1. A method of making conductive regions on a substrate for receiving contacts of surface mounted semiconductor packages or devices comprising, providing a substrate base capable of withstanding temperatures exceeding those found in a diamond film gas phase deposition reactor without deformation of the substrate base, placing the substrate base in a heated diamond film gas phase deposition reactor, introducing molecular hydrogen, a carbon bearing gas, and a dopant source into the reactor at a temperature conducive to the deposition of a conductive polycrystalline diamond layer on the substrate base, and etching the polycrystalline diamond layer down to the substrate base in regions to define a desired pattern of polycrystalline diamond particles.
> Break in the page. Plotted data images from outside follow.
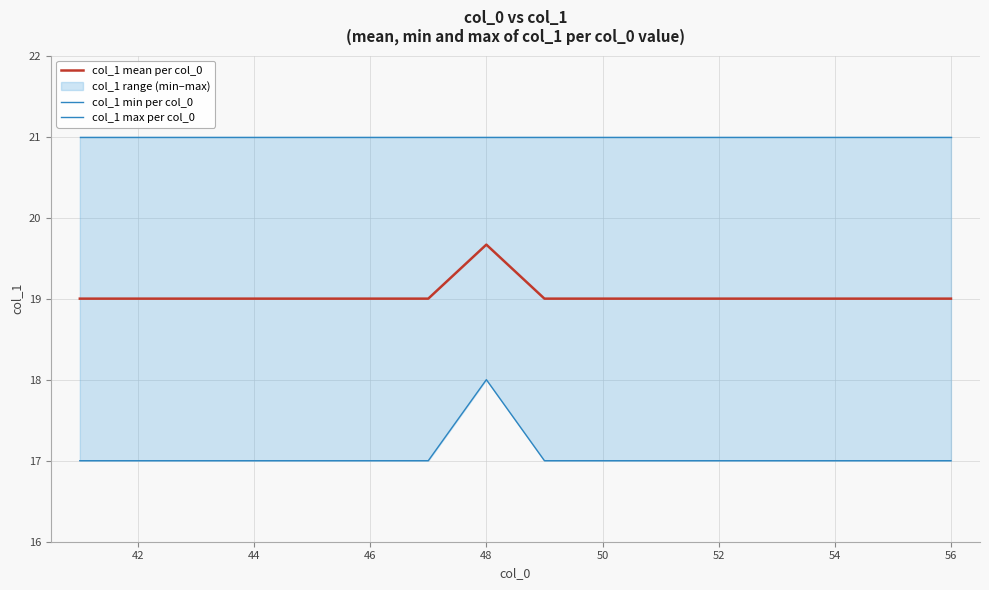

Is it true that col_1 mean per col_0 equals 32.7 at 54?

False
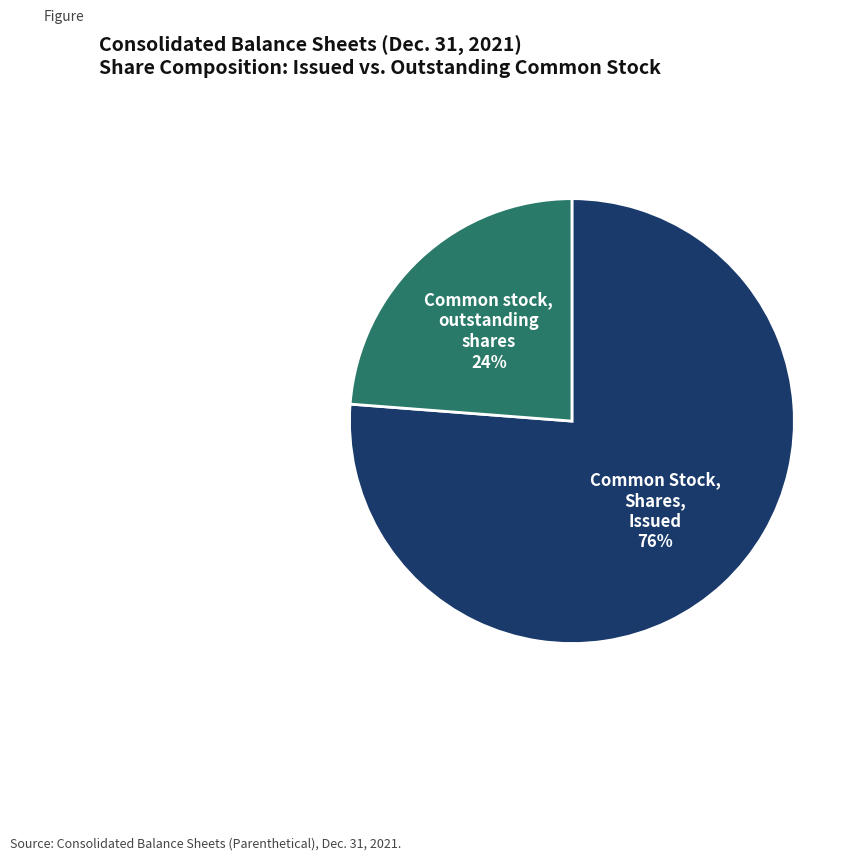

How many slices are in this pie chart?

2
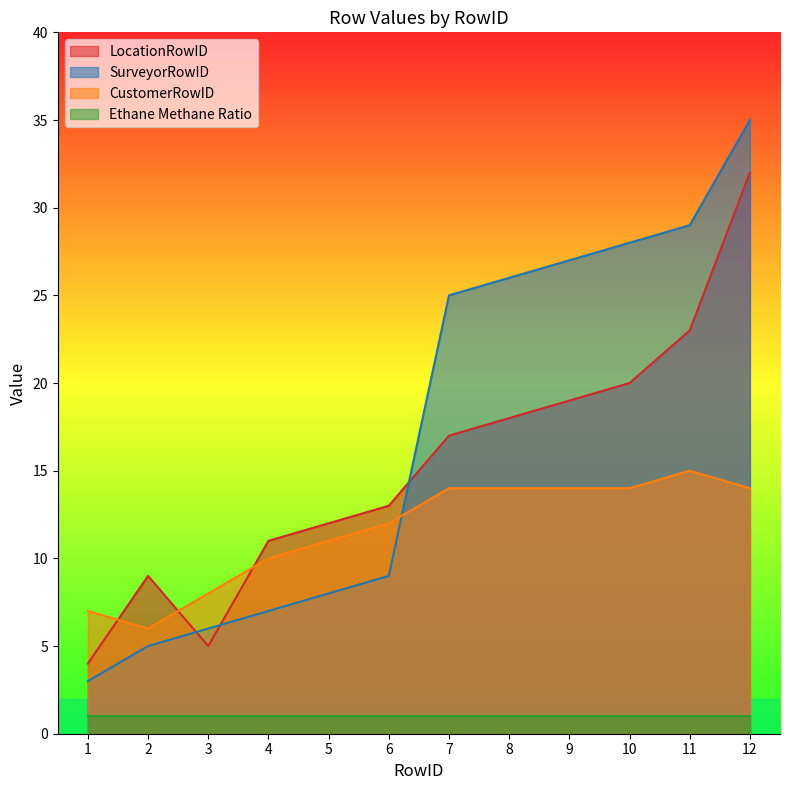

True or false: CustomerRowID has more than 0 interior local peaks.

True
2. The method of claim 1 further defined by adjusting heating of the gas reactor to a temperature wherein the conductive polycrystalline diamond layer is deposited on the base with exposed pyramidal apexes having a density of at least 2000 per square millimeter.

3. The method of claim 1 wherein said desired pattern of polycrystalline diamond particles is in electrical contact with conductive traces on the substrate connecting the contact regions to electrical circuits.

4. A method of making conductive regions on a substrate for receiving contacts of surface mounted semiconductor packages or devices comprising, forming a polycrystalline diamond layer on a substrate, depositing a hard mask over the diamond layer, patterning a layer of resist over the hard mask, forming protected and unprotected regions of the underlying hard mask, etching the hard mask in the unprotected regions, etching the diamond film layer in unprotected regions and removing remaining resist, and etching remaining regions of the hard mask, thereby leaving diamond film islands corresponding to the protected hard mask regions.

5. The method of claim 4 wherein the diamond film island have exposed pyramidal apexes having a density of at least 2000 per square millimeter.

6. The method of claim 4 wherein the hard mask is a non-oxidizing material.

7. The method of claim 4 wherein the hard mask is an aluminum layer.

8. The method of claim 4 further defined by depositing conductive traces on the substrate prior to depositing the polycrystalline diamond layer.

9. The method of claim 4 wherein the polycrystalline diamond layer is formed by introducing molecular hydrogen, a carbon bearing gas and a dopant source into a gas phase deposition reactor having said substrate in an exposed position.

10. The method of claim 9 wherein the carbon bearing gas is an alkane.

11. The method of claim 9 wherein the carbon bearing gas is an alkane and the dopant source contains boron.

12. The method of claim 4 wherein the protected regions correspond to test terminals.

13. The method of claim 4 wherein the protected regions correspond to test terminals and conductive traces.

14. A method of making conductive regions on a substrate for receiving contacts of surface mounted semiconductor packages or devices comprising, on a substrate, forming conductive traces terminating in contact zones, forming a polycrystalline diamond layer on the substrate, covering said traces, depositing a hard mask over the diamond layer, patterning a layer of resist over the hard mask, forming protected and unprotected regions of the underlying hard mask, the protected regions being over the contact zones, etching the hard mask in the unprotected regions, etching the diamond film layer in unprotected regions and removing remaining resist, and etching remaining regions of the hard mask, thereby leaving diamond film islands, corresponding to the protected hard mask regions, over the contact zones.